The fly is credited to R.S. Skue , a tobacconist of Tiverton in Devon, South West England

The ‘Indispensable’ part of the fly’s name comes from the fact that it should not be left out of your fly-box, as it is such a good fish taker. The ‘Tup’s’ part refers to a Ram, a male sheep that is used for breeding. In Britain in those days, farmers used a sponge or rag soaked in dye tied to the under side of the Ram. In the morning, they would inspect their flock to see which females had dye stained on their backs from being ‘tupped’ by the Ram. The original material for this fly was urine and dye stained wool taken from a ram’s testicles mixed with lemon coloured fur from a spaniel and a little yellow mohair, replaced later with crimson seal’s fur.

Mr. Austin and his daughter kept the dubbing materials secret; they had a monopoly on the supply of the correct dressing. Mr.
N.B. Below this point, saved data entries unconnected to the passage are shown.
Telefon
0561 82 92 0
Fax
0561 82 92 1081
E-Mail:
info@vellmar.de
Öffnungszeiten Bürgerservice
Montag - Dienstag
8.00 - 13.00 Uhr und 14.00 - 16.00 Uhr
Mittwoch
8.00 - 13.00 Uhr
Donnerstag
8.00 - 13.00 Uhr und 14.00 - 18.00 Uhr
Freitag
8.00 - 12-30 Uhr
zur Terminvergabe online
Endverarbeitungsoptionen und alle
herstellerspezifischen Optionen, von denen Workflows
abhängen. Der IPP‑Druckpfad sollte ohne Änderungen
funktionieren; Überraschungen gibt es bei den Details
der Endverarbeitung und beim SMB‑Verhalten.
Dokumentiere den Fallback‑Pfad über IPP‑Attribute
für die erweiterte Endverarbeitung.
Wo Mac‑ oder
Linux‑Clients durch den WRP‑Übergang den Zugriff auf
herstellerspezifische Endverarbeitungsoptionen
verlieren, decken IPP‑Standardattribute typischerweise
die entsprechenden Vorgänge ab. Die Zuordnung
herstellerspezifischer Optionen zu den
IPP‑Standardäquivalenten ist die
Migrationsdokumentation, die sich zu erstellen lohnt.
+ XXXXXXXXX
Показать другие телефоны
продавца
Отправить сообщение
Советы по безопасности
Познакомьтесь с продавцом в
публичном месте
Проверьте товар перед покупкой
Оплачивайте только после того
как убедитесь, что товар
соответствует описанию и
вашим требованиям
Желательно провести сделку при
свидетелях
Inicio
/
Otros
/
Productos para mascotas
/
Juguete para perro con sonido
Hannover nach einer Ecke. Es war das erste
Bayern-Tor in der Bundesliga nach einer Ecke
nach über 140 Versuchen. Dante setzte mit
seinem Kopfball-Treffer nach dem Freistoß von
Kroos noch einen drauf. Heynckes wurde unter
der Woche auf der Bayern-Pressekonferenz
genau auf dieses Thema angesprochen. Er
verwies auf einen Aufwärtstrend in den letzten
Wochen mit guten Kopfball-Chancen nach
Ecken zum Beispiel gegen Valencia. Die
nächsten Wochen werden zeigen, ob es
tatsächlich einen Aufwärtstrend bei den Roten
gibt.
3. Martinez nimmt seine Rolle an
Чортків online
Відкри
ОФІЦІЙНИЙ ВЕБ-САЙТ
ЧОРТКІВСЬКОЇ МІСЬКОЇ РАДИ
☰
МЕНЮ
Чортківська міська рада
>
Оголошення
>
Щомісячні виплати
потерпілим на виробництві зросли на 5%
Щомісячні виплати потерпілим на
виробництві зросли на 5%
Austin passed away in 1914 but it was not until 1934 that the secret ingredient, fur from a ram’s testicle was revealed. It was kept a secret until after his daughter, who continued the business, had retired.


Hook: Mustad 94840, size 14
Thread: Uni 8/0, Tan
Hackle: Whiting cock, medium dun
Abdomen (under): Uni honey colored tying silk
Tail: Hackle fibre from Whiting cock, medium dun
Abdomen (over): FlyRite #21 (80%) and #13 (20%)

Materials are listed in order of tying

Fishing tips

Apply floatant. Fish dead drift. Not suitable in riffles, but perfect for slick surfaces.